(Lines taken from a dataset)

#####

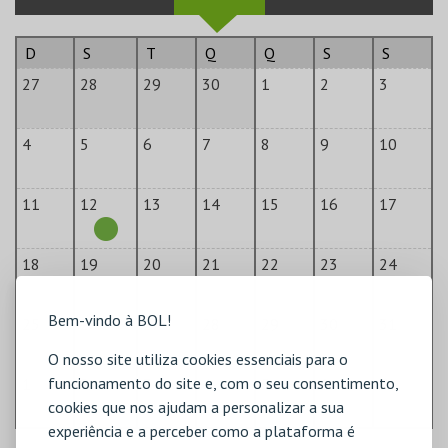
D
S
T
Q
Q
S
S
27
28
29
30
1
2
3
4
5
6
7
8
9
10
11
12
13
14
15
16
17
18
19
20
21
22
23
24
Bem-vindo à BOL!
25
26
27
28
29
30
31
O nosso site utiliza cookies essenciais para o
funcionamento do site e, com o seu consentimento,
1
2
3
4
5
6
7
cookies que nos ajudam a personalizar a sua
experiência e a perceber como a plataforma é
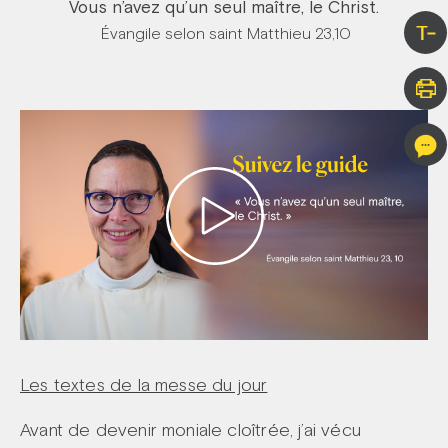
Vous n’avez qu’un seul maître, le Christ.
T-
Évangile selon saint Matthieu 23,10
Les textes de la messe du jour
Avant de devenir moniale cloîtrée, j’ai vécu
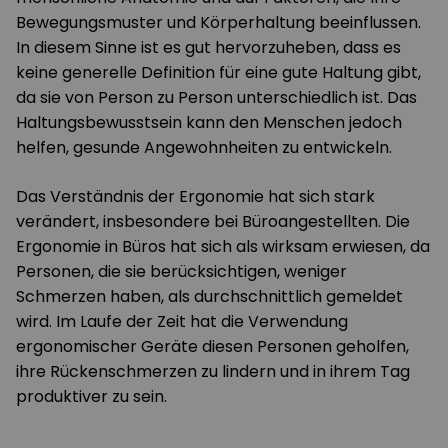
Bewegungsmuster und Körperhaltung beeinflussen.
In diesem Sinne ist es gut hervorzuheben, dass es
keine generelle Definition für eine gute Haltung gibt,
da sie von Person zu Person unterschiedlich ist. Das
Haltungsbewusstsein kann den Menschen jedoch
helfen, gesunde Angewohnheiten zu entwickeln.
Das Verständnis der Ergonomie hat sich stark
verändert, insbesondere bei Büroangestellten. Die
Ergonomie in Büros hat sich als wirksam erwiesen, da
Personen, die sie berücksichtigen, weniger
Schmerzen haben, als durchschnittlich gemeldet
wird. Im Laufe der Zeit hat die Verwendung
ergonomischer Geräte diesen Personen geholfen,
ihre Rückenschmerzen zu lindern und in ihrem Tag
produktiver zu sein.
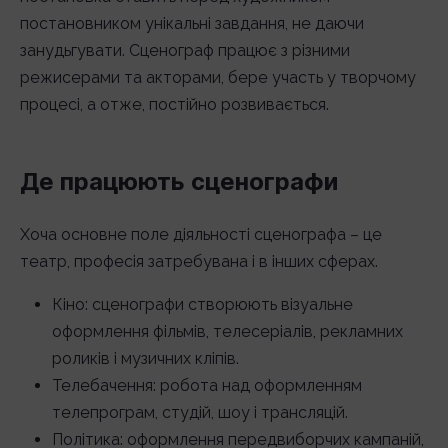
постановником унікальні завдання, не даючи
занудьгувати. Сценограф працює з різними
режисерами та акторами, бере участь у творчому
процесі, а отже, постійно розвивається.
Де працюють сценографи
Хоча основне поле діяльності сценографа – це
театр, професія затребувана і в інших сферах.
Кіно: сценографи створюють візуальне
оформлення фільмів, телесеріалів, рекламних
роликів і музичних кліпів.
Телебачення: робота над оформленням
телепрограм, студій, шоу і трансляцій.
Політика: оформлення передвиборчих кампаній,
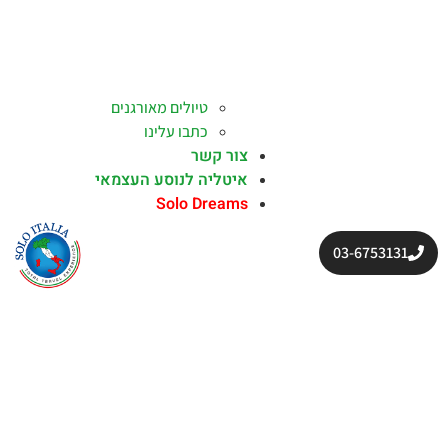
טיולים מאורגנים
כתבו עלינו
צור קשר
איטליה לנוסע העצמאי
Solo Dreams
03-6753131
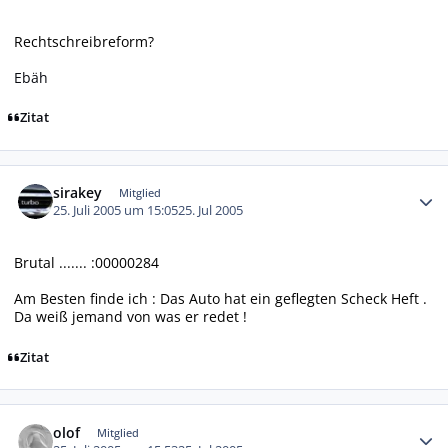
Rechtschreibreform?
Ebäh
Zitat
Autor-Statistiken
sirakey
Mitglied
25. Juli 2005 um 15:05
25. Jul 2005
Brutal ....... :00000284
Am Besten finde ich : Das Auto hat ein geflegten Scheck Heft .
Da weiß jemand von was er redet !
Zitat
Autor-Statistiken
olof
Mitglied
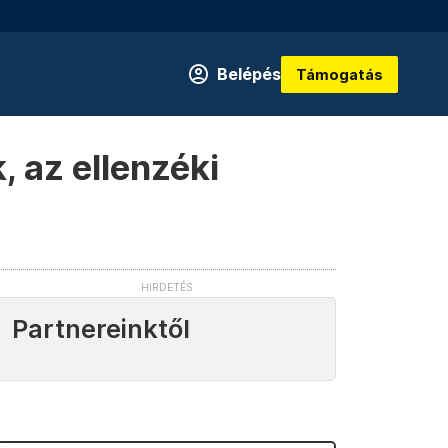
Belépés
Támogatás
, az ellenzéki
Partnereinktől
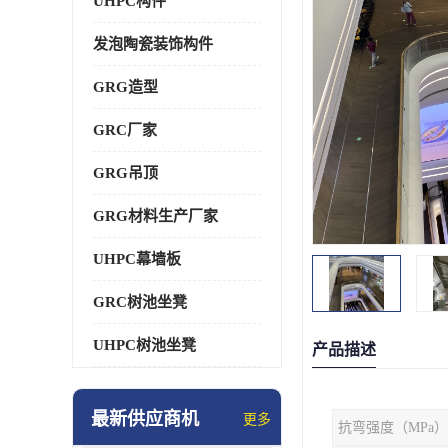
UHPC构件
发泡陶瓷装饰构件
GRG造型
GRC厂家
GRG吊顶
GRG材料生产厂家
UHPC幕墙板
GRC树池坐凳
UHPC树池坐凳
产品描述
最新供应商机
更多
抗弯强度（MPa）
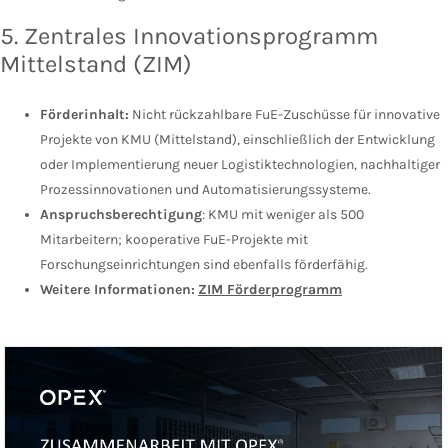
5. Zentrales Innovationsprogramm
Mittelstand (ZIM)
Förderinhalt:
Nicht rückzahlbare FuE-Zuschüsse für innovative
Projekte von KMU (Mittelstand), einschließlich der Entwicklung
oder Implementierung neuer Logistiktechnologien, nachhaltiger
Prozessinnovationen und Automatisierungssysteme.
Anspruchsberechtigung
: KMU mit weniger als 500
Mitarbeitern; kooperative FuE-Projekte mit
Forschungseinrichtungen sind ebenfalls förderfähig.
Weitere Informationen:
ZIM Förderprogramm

#####

Task to carry out -
Return every line above word for word, leaving out the pictures.

Answer area -
D
S
T
Q
Q
S
S
27
28
29
30
1
2
3
4
5
6
7
8
9
10
11
12
13
14
15
16
17
18
19
20
21
22
23
24
Bem-vindo à BOL!
25
26
27
28
29
30
31
O nosso site utiliza cookies essenciais para o
funcionamento do site e, com o seu consentimento,
1
2
3
4
5
6
7
cookies que nos ajudam a personalizar a sua
experiência e a perceber como a plataforma é
Vous n’avez qu’un seul maître, le Christ.
T-
Évangile selon saint Matthieu 23,10
Les textes de la messe du jour
Avant de devenir moniale cloîtrée, j’ai vécu
Bewegungsmuster und Körperhaltung beeinflussen.
In diesem Sinne ist es gut hervorzuheben, dass es
keine generelle Definition für eine gute Haltung gibt,
da sie von Person zu Person unterschiedlich ist. Das
Haltungsbewusstsein kann den Menschen jedoch
helfen, gesunde Angewohnheiten zu entwickeln.
Das Verständnis der Ergonomie hat sich stark
verändert, insbesondere bei Büroangestellten. Die
Ergonomie in Büros hat sich als wirksam erwiesen, da
Personen, die sie berücksichtigen, weniger
Schmerzen haben, als durchschnittlich gemeldet
wird. Im Laufe der Zeit hat die Verwendung
ergonomischer Geräte diesen Personen geholfen,
ihre Rückenschmerzen zu lindern und in ihrem Tag
produktiver zu sein.
постановником унікальні завдання, не даючи
занудьгувати. Сценограф працює з різними
режисерами та акторами, бере участь у творчому
процесі, а отже, постійно розвивається.
Де працюють сценографи
Хоча основне поле діяльності сценографа – це
театр, професія затребувана і в інших сферах.
Кіно: сценографи створюють візуальне
оформлення фільмів, телесеріалів, рекламних
роликів і музичних кліпів.
Телебачення: робота над оформленням
телепрограм, студій, шоу і трансляцій.
Політика: оформлення передвиборчих кампаній,
טיולים מאורגנים
כתבו עלינו
צור קשר
איטליה לנוסע העצמאי
Solo Dreams
03-6753131
Rechtschreibreform?
Ebäh
Zitat
Autor-Statistiken
sirakey
Mitglied
25. Juli 2005 um 15:05
25. Jul 2005
Brutal ....... :00000284
Am Besten finde ich : Das Auto hat ein geflegten Scheck Heft .
Da weiß jemand von was er redet !
Zitat
Autor-Statistiken
olof
Mitglied
Belépés
Támogatás
, az ellenzéki
Partnereinktől
UHPC构件
发泡陶瓷装饰构件
GRG造型
GRC厂家
GRG吊顶
GRG材料生产厂家
UHPC幕墙板
GRC树池坐凳
UHPC树池坐凳
产品描述
最新供应商机
更多
抗弯强度（MPa）
5. Zentrales Innovationsprogramm
Mittelstand (ZIM)
Förderinhalt:
Nicht rückzahlbare FuE-Zuschüsse für innovative
Projekte von KMU (Mittelstand), einschließlich der Entwicklung
oder Implementierung neuer Logistiktechnologien, nachhaltiger
Prozessinnovationen und Automatisierungssysteme.
Anspruchsberechtigung
: KMU mit weniger als 500
Mitarbeitern; kooperative FuE-Projekte mit
Forschungseinrichtungen sind ebenfalls förderfähig.
Weitere Informationen:
ZIM Förderprogramm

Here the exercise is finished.